‘More comfortable with uncertainty’: Psychologist offers perspective for working parents stressed about school year

MADISON, Wis. – During a time of increased unease and stress as parents look ahead to a new sort of school year, an area mental health expert said there are ways to ease the burden — including acknowledging there’s only so much an individual can do.

“So many pieces of the puzzle, we’re still trying to figure out,” SSM Health psychologist Dr.

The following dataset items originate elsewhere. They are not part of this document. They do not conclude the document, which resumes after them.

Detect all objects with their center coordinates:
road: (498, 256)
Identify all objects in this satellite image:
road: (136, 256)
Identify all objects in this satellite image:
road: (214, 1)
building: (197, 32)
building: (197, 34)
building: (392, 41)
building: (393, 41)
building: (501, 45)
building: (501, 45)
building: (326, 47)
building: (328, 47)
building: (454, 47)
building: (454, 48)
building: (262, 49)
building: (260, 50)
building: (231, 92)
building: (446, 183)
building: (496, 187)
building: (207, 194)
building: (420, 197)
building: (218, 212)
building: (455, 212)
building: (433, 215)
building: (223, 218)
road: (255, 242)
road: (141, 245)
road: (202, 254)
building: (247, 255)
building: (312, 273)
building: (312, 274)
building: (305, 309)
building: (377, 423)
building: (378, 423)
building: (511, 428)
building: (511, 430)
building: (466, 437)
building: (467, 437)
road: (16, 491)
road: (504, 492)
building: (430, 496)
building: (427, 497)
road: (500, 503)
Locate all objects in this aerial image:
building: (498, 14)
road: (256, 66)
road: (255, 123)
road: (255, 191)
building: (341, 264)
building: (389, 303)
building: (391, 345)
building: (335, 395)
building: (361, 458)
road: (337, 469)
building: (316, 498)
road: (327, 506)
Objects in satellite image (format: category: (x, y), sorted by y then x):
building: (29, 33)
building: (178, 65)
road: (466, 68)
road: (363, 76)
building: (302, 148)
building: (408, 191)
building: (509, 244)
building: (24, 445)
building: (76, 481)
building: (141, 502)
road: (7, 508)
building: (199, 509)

Lisa Baker said. “I think we’re in uncharted territory.”

As schools move to virtual learning, figuring out how to juggle work with helping students learn at home is a new challenge for many parents.

“The question is, ‘Where is the time going to come from, to be more involved with schools and supporting kids, and at the same time, work pressure being increased?’” Baker said. “None of these answers are easy.”

While it isn’t easy, Baker said there are steps parents can take to reduce stress.

“Not being able to predict what’s happening or how our lives will look has been very stressful and anxiety-provoking, understandably … It is very natural for our minds and bodies when we experience uncertainties to be in fear response,” Baker said. “I think working with the ability to get more comfortable with uncertainty is something we can do to minimize our stress reactions to it.”

According to Baker, minimizing stress means managing realistic expectations for yourself and your children, along with reaching out to support systems and community resources even if it’s not something parents are accustomed to doing.

“As much as we’re able, we really need to minimize all the pressures on ourselves and start to prioritize what we’re able to do and let go of what we’re not,” she said, adding that it’s important for parents to talk openly about their issues and “not suffer in silence like so many have been doing.”

Baker encouraged opening up communication with teachers and employers as well, saying that while individual choices are an important piece, it’s critical to look at the big picture, too.

“I think it’s problematic to be taking an individualized approach and really talking only to the employee, the parent, about what they can do. I think it’s important to give them some sense of agency over what they have control over, but this is a much bigger systemic problem, and it’s unfair and unrealistic to expect individuals to take on the burden,” Baker said.  “We really need to look to leaders and people who have power to make these changes.”